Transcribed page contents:
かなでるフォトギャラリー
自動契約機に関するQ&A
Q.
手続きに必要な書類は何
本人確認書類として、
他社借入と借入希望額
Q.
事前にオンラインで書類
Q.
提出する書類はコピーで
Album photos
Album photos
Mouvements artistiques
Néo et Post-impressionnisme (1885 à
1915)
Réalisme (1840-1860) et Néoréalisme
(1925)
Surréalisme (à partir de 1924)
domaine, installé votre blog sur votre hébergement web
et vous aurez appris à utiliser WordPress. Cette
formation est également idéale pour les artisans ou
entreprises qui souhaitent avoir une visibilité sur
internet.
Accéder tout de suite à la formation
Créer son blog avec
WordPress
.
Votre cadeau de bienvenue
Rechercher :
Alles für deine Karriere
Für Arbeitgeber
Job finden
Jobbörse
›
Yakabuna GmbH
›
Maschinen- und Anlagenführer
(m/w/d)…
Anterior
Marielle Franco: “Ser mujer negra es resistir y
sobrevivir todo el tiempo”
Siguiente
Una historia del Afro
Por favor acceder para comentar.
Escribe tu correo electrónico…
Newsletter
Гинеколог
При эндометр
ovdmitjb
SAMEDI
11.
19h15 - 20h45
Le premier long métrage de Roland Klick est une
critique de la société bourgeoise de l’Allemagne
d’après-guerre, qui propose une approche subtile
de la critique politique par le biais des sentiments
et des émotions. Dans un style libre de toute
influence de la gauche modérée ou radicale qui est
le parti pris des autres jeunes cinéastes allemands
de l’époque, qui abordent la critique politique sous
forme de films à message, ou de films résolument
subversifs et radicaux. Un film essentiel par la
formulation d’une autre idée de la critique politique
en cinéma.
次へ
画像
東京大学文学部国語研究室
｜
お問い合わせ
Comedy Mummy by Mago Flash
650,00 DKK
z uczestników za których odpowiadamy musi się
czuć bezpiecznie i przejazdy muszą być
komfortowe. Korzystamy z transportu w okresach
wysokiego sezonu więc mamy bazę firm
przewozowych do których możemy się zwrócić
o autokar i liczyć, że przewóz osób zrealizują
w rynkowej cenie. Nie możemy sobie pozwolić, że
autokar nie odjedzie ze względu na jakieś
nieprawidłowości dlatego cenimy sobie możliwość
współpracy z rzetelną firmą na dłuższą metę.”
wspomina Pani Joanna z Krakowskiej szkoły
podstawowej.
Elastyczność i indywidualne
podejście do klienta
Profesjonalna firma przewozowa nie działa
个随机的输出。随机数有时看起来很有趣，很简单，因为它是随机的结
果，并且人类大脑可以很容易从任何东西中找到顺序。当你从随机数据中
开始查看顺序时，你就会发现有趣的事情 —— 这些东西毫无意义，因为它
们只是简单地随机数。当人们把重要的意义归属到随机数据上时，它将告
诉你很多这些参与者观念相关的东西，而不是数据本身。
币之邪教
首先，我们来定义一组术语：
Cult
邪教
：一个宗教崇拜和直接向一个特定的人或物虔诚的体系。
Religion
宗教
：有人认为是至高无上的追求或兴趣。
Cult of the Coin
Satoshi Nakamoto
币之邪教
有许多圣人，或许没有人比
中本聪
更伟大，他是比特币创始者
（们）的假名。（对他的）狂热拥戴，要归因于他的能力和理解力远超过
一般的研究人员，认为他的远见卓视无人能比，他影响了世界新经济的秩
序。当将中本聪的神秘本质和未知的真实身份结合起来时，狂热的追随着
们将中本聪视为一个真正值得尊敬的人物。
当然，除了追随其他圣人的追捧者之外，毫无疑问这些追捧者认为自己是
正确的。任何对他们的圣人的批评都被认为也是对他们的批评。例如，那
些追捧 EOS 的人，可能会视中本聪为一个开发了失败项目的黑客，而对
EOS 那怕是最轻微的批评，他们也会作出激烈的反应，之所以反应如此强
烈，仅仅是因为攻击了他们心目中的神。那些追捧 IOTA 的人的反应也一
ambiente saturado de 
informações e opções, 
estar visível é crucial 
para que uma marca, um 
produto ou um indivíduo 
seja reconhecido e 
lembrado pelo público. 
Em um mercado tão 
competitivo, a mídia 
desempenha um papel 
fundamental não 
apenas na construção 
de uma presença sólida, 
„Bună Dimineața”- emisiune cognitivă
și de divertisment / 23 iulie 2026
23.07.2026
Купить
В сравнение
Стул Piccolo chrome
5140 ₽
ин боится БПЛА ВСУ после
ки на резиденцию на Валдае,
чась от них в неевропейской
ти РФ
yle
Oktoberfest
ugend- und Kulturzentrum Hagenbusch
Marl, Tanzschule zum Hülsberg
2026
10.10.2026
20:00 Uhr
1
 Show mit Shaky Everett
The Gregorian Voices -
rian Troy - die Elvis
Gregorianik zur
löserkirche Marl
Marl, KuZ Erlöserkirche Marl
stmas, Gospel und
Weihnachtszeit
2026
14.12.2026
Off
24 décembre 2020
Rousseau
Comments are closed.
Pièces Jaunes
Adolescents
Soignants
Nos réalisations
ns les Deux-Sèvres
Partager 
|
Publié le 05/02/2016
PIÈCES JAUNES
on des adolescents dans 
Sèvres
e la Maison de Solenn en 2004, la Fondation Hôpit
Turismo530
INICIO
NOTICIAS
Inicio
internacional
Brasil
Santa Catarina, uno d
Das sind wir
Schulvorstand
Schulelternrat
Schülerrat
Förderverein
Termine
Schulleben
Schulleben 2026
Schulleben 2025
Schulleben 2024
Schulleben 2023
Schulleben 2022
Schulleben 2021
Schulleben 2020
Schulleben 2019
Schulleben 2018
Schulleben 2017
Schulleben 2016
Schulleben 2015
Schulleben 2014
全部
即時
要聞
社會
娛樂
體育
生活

*ACTIVITY*: Transcribe every page in the listing line by line, reproducing each line exactly.

*SOLUTION TO THIS EXERCISE*:
かなでるフォトギャラリー
自動契約機に関するQ&A
Q.
手続きに必要な書類は何
本人確認書類として、
他社借入と借入希望額
Q.
事前にオンラインで書類
Q.
提出する書類はコピーで
Album photos
Album photos
Mouvements artistiques
Néo et Post-impressionnisme (1885 à
1915)
Réalisme (1840-1860) et Néoréalisme
(1925)
Surréalisme (à partir de 1924)
domaine, installé votre blog sur votre hébergement web
et vous aurez appris à utiliser WordPress. Cette
formation est également idéale pour les artisans ou
entreprises qui souhaitent avoir une visibilité sur
internet.
Accéder tout de suite à la formation
Créer son blog avec
WordPress
.
Votre cadeau de bienvenue
Rechercher :
Alles für deine Karriere
Für Arbeitgeber
Job finden
Jobbörse
›
Yakabuna GmbH
›
Maschinen- und Anlagenführer
(m/w/d)…
Anterior
Marielle Franco: “Ser mujer negra es resistir y
sobrevivir todo el tiempo”
Siguiente
Una historia del Afro
Por favor acceder para comentar.
Escribe tu correo electrónico…
Newsletter
Гинеколог
При эндометр
ovdmitjb
SAMEDI
11.
19h15 - 20h45
Le premier long métrage de Roland Klick est une
critique de la société bourgeoise de l’Allemagne
d’après-guerre, qui propose une approche subtile
de la critique politique par le biais des sentiments
et des émotions. Dans un style libre de toute
influence de la gauche modérée ou radicale qui est
le parti pris des autres jeunes cinéastes allemands
de l’époque, qui abordent la critique politique sous
forme de films à message, ou de films résolument
subversifs et radicaux. Un film essentiel par la
formulation d’une autre idée de la critique politique
en cinéma.
次へ
画像
東京大学文学部国語研究室
｜
お問い合わせ
Comedy Mummy by Mago Flash
650,00 DKK
z uczestników za których odpowiadamy musi się
czuć bezpiecznie i przejazdy muszą być
komfortowe. Korzystamy z transportu w okresach
wysokiego sezonu więc mamy bazę firm
przewozowych do których możemy się zwrócić
o autokar i liczyć, że przewóz osób zrealizują
w rynkowej cenie. Nie możemy sobie pozwolić, że
autokar nie odjedzie ze względu na jakieś
nieprawidłowości dlatego cenimy sobie możliwość
współpracy z rzetelną firmą na dłuższą metę.”
wspomina Pani Joanna z Krakowskiej szkoły
podstawowej.
Elastyczność i indywidualne
podejście do klienta
Profesjonalna firma przewozowa nie działa
个随机的输出。随机数有时看起来很有趣，很简单，因为它是随机的结
果，并且人类大脑可以很容易从任何东西中找到顺序。当你从随机数据中
开始查看顺序时，你就会发现有趣的事情 —— 这些东西毫无意义，因为它
们只是简单地随机数。当人们把重要的意义归属到随机数据上时，它将告
诉你很多这些参与者观念相关的东西，而不是数据本身。
币之邪教
首先，我们来定义一组术语：
Cult
邪教
：一个宗教崇拜和直接向一个特定的人或物虔诚的体系。
Religion
宗教
：有人认为是至高无上的追求或兴趣。
Cult of the Coin
Satoshi Nakamoto
币之邪教
有许多圣人，或许没有人比
中本聪
更伟大，他是比特币创始者
（们）的假名。（对他的）狂热拥戴，要归因于他的能力和理解力远超过
一般的研究人员，认为他的远见卓视无人能比，他影响了世界新经济的秩
序。当将中本聪的神秘本质和未知的真实身份结合起来时，狂热的追随着
们将中本聪视为一个真正值得尊敬的人物。
当然，除了追随其他圣人的追捧者之外，毫无疑问这些追捧者认为自己是
正确的。任何对他们的圣人的批评都被认为也是对他们的批评。例如，那
些追捧 EOS 的人，可能会视中本聪为一个开发了失败项目的黑客，而对
EOS 那怕是最轻微的批评，他们也会作出激烈的反应，之所以反应如此强
烈，仅仅是因为攻击了他们心目中的神。那些追捧 IOTA 的人的反应也一
ambiente saturado de 
informações e opções, 
estar visível é crucial 
para que uma marca, um 
produto ou um indivíduo 
seja reconhecido e 
lembrado pelo público. 
Em um mercado tão 
competitivo, a mídia 
desempenha um papel 
fundamental não 
apenas na construção 
de uma presença sólida, 
„Bună Dimineața”- emisiune cognitivă
și de divertisment / 23 iulie 2026
23.07.2026
Купить
В сравнение
Стул Piccolo chrome
5140 ₽
ин боится БПЛА ВСУ после
ки на резиденцию на Валдае,
чась от них в неевропейской
ти РФ
yle
Oktoberfest
ugend- und Kulturzentrum Hagenbusch
Marl, Tanzschule zum Hülsberg
2026
10.10.2026
20:00 Uhr
1
 Show mit Shaky Everett
The Gregorian Voices -
rian Troy - die Elvis
Gregorianik zur
löserkirche Marl
Marl, KuZ Erlöserkirche Marl
stmas, Gospel und
Weihnachtszeit
2026
14.12.2026
Off
24 décembre 2020
Rousseau
Comments are closed.
Pièces Jaunes
Adolescents
Soignants
Nos réalisations
ns les Deux-Sèvres
Partager 
|
Publié le 05/02/2016
PIÈCES JAUNES
on des adolescents dans 
Sèvres
e la Maison de Solenn en 2004, la Fondation Hôpit
Turismo530
INICIO
NOTICIAS
Inicio
internacional
Brasil
Santa Catarina, uno d
Das sind wir
Schulvorstand
Schulelternrat
Schülerrat
Förderverein
Termine
Schulleben
Schulleben 2026
Schulleben 2025
Schulleben 2024
Schulleben 2023
Schulleben 2022
Schulleben 2021
Schulleben 2020
Schulleben 2019
Schulleben 2018
Schulleben 2017
Schulleben 2016
Schulleben 2015
Schulleben 2014
全部
即時
要聞
社會
娛樂
體育
生活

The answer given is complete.